American’s web special awards
American Airlines has started offering “web special” awards, which includes first and business class awards that are prices significantly lower than what the award chart shows.
For example, we’ve seen 73,000 mile first class award tickets from Dallas to Hong Kong, when the published price is 110,000 miles.
This has become pretty widespread for travel in all cabins, with substantial discounts in many cases. What makes this most interesting is that in many cases flights bookable with these web special awards don’t even have saver award availability.
American has priced first class awards below published levels
American’s off-the-charts “standard” award pricing
It’s the pricing on the other end of the spectrum that’s more concerning, though. For example, here’s the AAdvantage award chart for travel on American:
As you can see, there’s the MileSAAver pricing (saver awards), and then there’s AAnytime Level 1 and AAnytime Level 2 pricing (standard awards). The award chart does specifically note:
AAnytime award levels vary by date and region. There are select dates that require a higher number of miles (in addition to Level 1 and 2 awards). When you search for awards while booking, you’ll see the applicable award level.
On some level this has been going on for years, with some flights pricing higher than the published rates. However, historically this was for periods of exceptionally high demand, like right around Christmas when flying to Australia.
We’ve seen the higher pricing become so widespread at this point that one couldn’t even guess by looking at the award calendar what the price “should” be.
For example, 960,000 mile roundtrip business class award tickets are out there, and aren’t even that rare…
But more than that, we’re seeing an increasing number of dates with one-way business class awards pricing at 300K+ miles
Of course it’s tough to quantify exactly how much this off-the-charts pricing has increased.

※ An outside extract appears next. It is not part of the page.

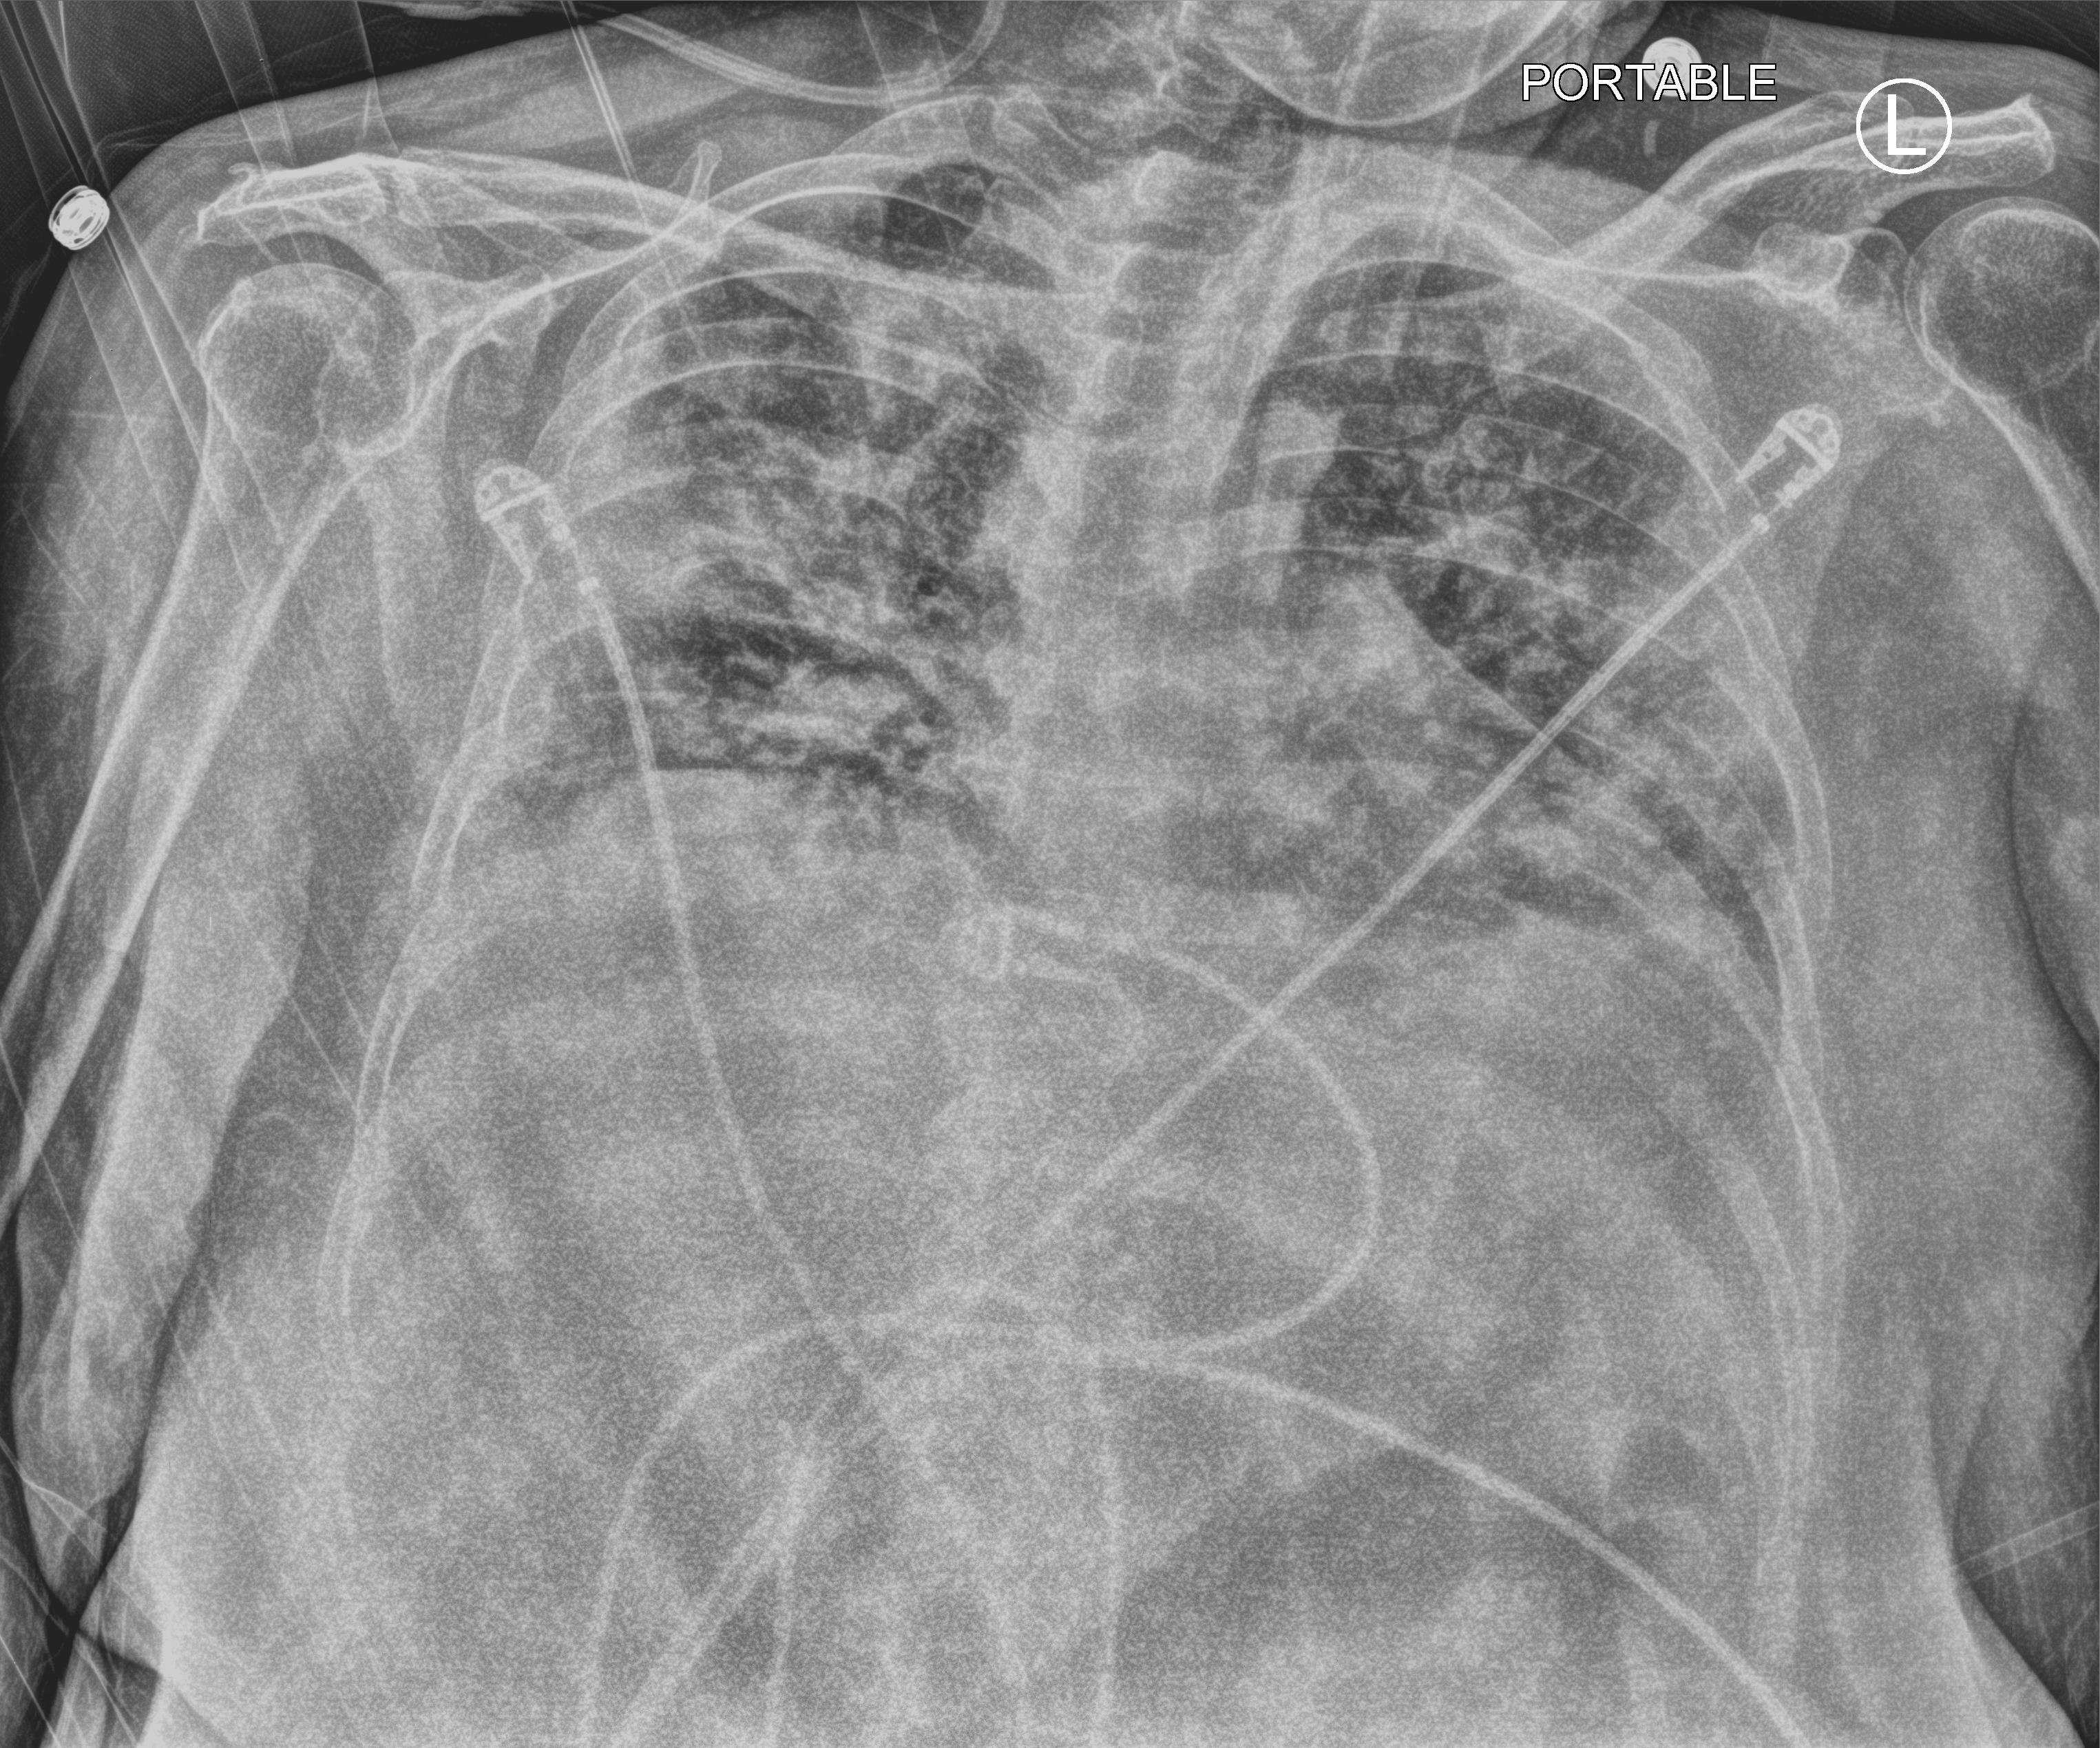
Chest X-ray (portable), anteroposterior (AP) projection. Patient hospitalised with COVID-19; female, aged 18–59 years.
From the hospital-stay record, not from the radiograph (when in the stay this image was taken is not recorded):
- admitted to intensive care during this hospital stay: yes
- mechanically ventilated during this hospital stay: no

My biggest takeaway is just how all-over-the-place award pricing is. Completely randomly I chose to look at the calendar for Dallas to Auckland in business class, and over the course of a month we’re seeing one-way business class pricing of 175K miles, 195K miles, 218K miles, 250K miles, 274K miles, 339K miles, 349K miles, 353K miles, 358K miles, 360K miles, 375K miles, 449K miles, 456K miles, 472K miles, and 480K miles.
And heck, I’m probably missing some variance, but after 15 different prices I got kind of bored.

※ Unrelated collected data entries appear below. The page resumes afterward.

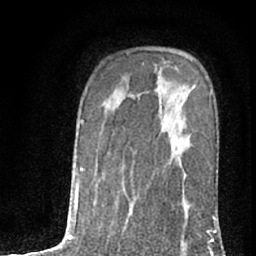
Breast MRI (dynamic contrast-enhanced), one axial slice. Slice 51 of 76 in the series (ordered by position). Cropped to one breast. Dynamic contrast-enhanced series, time point 2 of 7 at this slice position (early post-contrast). 1.5 T. TE 3 ms, TR 6.3 ms. 256 × 256 image matrix, field of view 140 × 140 mm. Female patient.
Outlined on this slice (semi-automatic segmentation, software-assisted and operator-edited):
- enhancing-tissue mask used for the functional tumour volume (all voxels passing the contrast-enhancement thresholds inside the analysis volume; usually the tumour): bounding box <209,93,212,96> (left, top, right, bottom; pixels)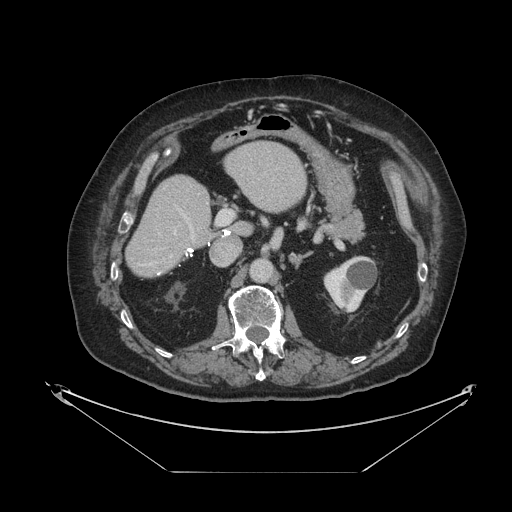
Contrast-enhanced abdominal CT, one axial slice; slice 51 of 121 in the series (ordered by position); reconstruction kernel STANDARD; intravenous contrast given; soft-tissue window (W 400 / L 40 HU); 2.5 mm slice thickness; 512 × 512 image matrix, field of view 500 × 500 mm. Case-level facts recorded for this patient, not image findings: patient: female, age 73 years at operation; diagnosis: colorectal cancer liver metastases, imaged before liver resection; multiple liver metastases: no; largest metastasis: 4 cm; chemotherapy before resection: yes.
Outlined on this slice (expert manual segmentation):
- hepatic veins: bounding box (x1, y1, x2, y2) in pixels: (169, 256, 172, 264)
- liver: (128, 143, 306, 276)
- planned liver remnant (the part of the liver to remain after resection): (128, 142, 306, 276)
- portal vein (with intrahepatic branches): (178, 208, 233, 242)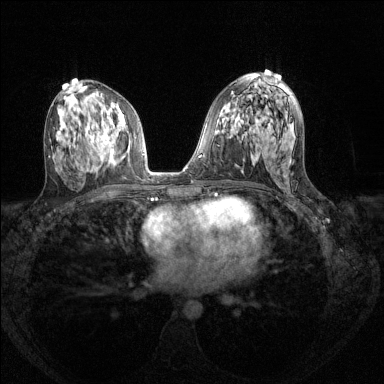
Breast MRI (dynamic contrast-enhanced), one axial slice; slice 72 of 144 in the series (ordered by position); dynamic contrast-enhanced series, time point 2 of 8 at this slice position (early post-contrast); 1.5 T; TE 1.7 ms, TR 4.6 ms; 1.2 mm slice thickness; 384 × 384 image matrix, field of view 310 × 310 mm. Female patient.
Outlined on this slice (semi-automatically segmented with operator editing):
- enhancing-tissue mask used for the functional tumour volume (all voxels passing the contrast-enhancement thresholds inside the analysis volume; usually the tumour): bounding box [x1, y1, x2, y2] px = [90, 128, 121, 161]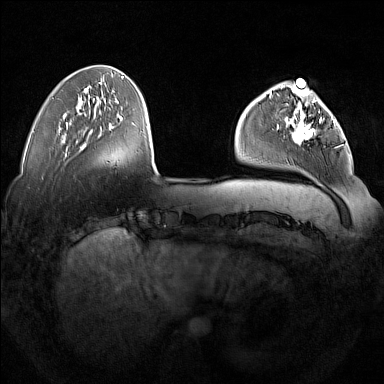
Breast MRI (dynamic contrast-enhanced), one axial slice; dynamic contrast-enhanced series, time point 2 of 7 at this slice position (early post-contrast); 1.5 T; TE 1.8 ms, TR 5 ms; 1 mm slice thickness; 384 × 384 image matrix, field of view 350 × 350 mm. Female patient.
Structures marked on this image (semi-automatic segmentation, software-assisted and operator-edited):
- enhancing-tissue mask used for the functional tumour volume (all voxels passing the contrast-enhancement thresholds inside the analysis volume; usually the tumour): bounding box [x1, y1, x2, y2] px = [277, 92, 335, 143]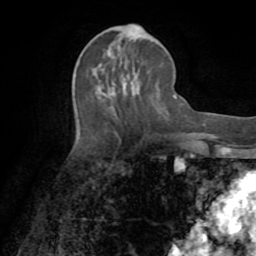
Breast MRI (dynamic contrast-enhanced), one axial slice; position 34 of 72 along the scan axis; cropped to one breast; dynamic contrast-enhanced series, time point 2 of 8 at this slice position (early post-contrast); 1.5 T; TE 3.2 ms, TR 6.5 ms; 2.2 mm slice thickness; 256 × 256 image matrix, field of view 180 × 180 mm. Female patient.
Annotated regions visible in this slice (semi-automatically segmented with operator editing):
- enhancing-tissue mask used for the functional tumour volume (all voxels passing the contrast-enhancement thresholds inside the analysis volume; usually the tumour): bounding box [x1, y1, x2, y2] px = [109, 46, 124, 91]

American charges 480K miles for some one-way awards
What about partner award tickets?
The good news is that American is still pricing partner awards consistently, per the published award chart.

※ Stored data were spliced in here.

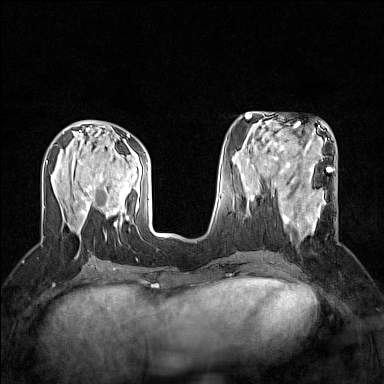
Breast MRI (dynamic contrast-enhanced), one axial slice; position 64 of 160 along the scan axis; dynamic contrast-enhanced series, time point 2 of 7 at this slice position (early post-contrast); 1.5 T; TE 1.8 ms, TR 5 ms; 384 × 384 image matrix, field of view 300 × 300 mm. Female patient.
Annotated regions visible in this slice (semi-automatically segmented with operator editing):
- enhancing-tissue mask used for the functional tumour volume (all voxels passing the contrast-enhancement thresholds inside the analysis volume; usually the tumour): box from (x=271, y=190) to (x=326, y=239) px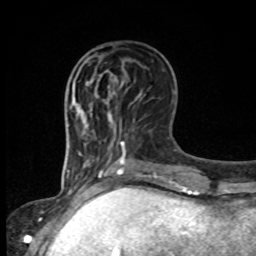
Breast MRI, one axial slice. Cropped to one breast. Dynamic contrast-enhanced series, time point 2 of 8 at this slice position (early post-contrast). 1.5 T. TE 4.2 ms, TR 7 ms. 2 mm slice thickness. 256 × 256 image matrix, field of view 165 × 165 mm. Female patient.
Structures marked on this image (semi-automatic segmentation, software-assisted and operator-edited):
- enhancing-tissue mask used for the functional tumour volume (all voxels passing the contrast-enhancement thresholds inside the analysis volume; usually the tumour): bounding box (x1, y1, x2, y2) in pixels: (88, 59, 123, 101)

At the same time, Delta and United aren’t that different in that regard, since neither airline has truly dynamic award pricing on partner airlines. While neither airline publishes an award chart:
- United still has consistent partner award pricing, except when booking last minute, when they charge a premium of up to 3,500 miles one-way
- Delta has some “tiers” of award pricing based on how far in advance you’re booking, but the patterns they follow can still be figured out, so I wouldn’t consider it to be truly dynamic
Delta has somewhat variable pricing for Virgin Atlantic awards
I’m very much pro-award chart, and on the surface I appreciate that American still publishes an award chart, both for their own flights and for partner flights.
However, at this point their award chart for travel on American in no way reflects reality. I’d go so far as to say that American’s award pricing is just about as variable as the pricing from Delta and United.
I do appreciate that they’re still consistent about partner award pricing, though, which can’t be said about Delta and United.
Frankly I don’t necessarily mind American’s type of dynamic award pricing. Personally I don’t ever book “standard” awards, while I could benefit from the “web special” pricing that we’re seeing. That’s just me, though, and I realize those used to booking the rule-buster awards are much worse off.
The moral of the story is for those of you wondering when American will finally eliminate awards charts, they might not be doing so anytime soon… because they’ve already done so, without actually doing so.
What do you make of the state of American’s award pricing?